PARENT/GUARDIAN AUTHORIZATION FOR HEALTH CARE:
This health history is correct and complete as far as I know. The person herein described has permission to engage in all Rock Point Camp activities except as noted.
I hereby give permission to the Rock Point Camp staff to provide routine health care, administer prescribed medications, and seek emergency medical treatment including ordering x-rays or routine tests. I agree to the release of any records necessary for medical treatment, referral, billing, or insurance purposes. I give permission to the Rock Point Camp staff to arrange necessary related transportation to my child/camper.
In the event that I cannot be reached in an emergency, I hereby give permission to the physician selected by the camp to secure and administer treatment, including hospitalization, for the person named above.
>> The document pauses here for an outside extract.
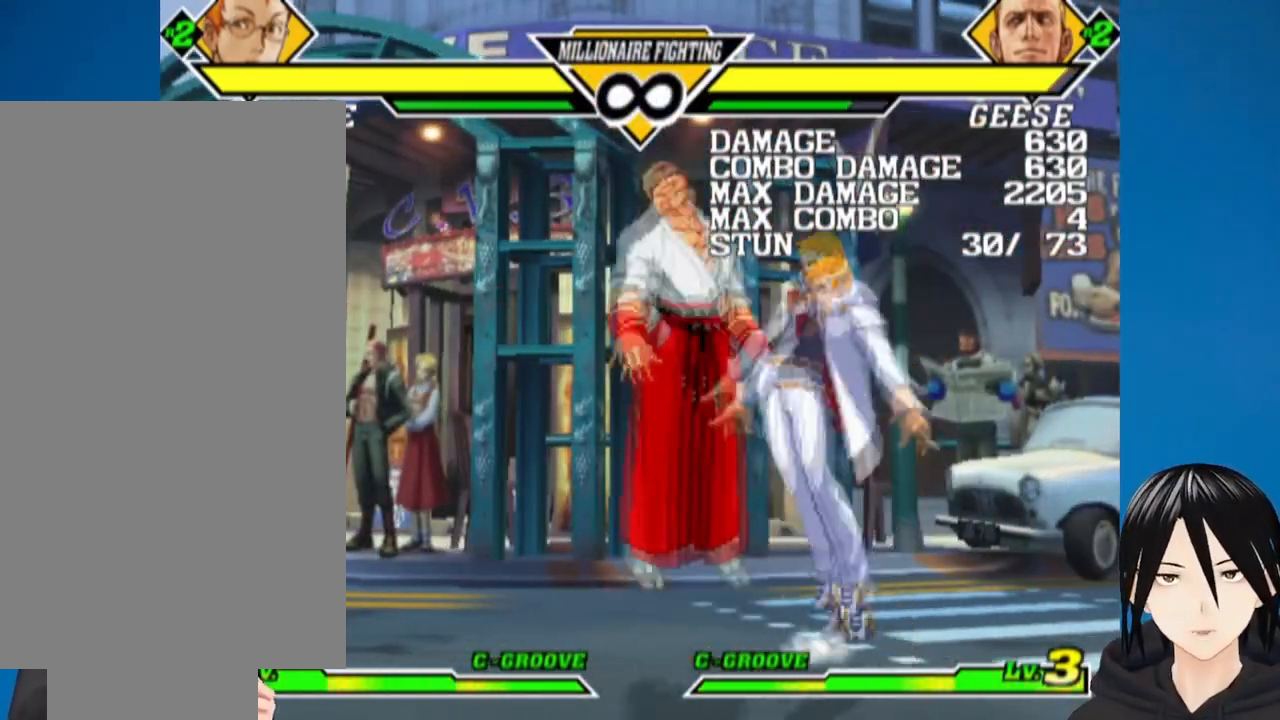
{"buttons": ["L1"], "left_stick": "center", "right_stick": "center", "events": [[100, "DPAD_UP", "up"], [167, "DPAD_LEFT", "up"], [167, "SQUARE", "down"], [267, "SQUARE", "up"], [350, "TRIANGLE", "down"], [483, "L1", "down"], [483, "TRIANGLE", "up"]]}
I also authorize the Health/Wellness Staff and certified employees of Rock Point Camp to administer the following medications and preventions in the event that the staff member finds them to be necessary: Ibuprofen/Acetaminophen, diphenhydramine (also called Benadryl), Miralax/Pepto bismol/Tums, antibiotic ointment, Hydrocortisone Cream/clear Caladryl (topical), cough drops, sunscreen between SPF 15-30, insect repellant containing 30% or less DEET, Chamomile or Peppermint tea, Tecnu poison ivy aid and Vaseline unless indicated.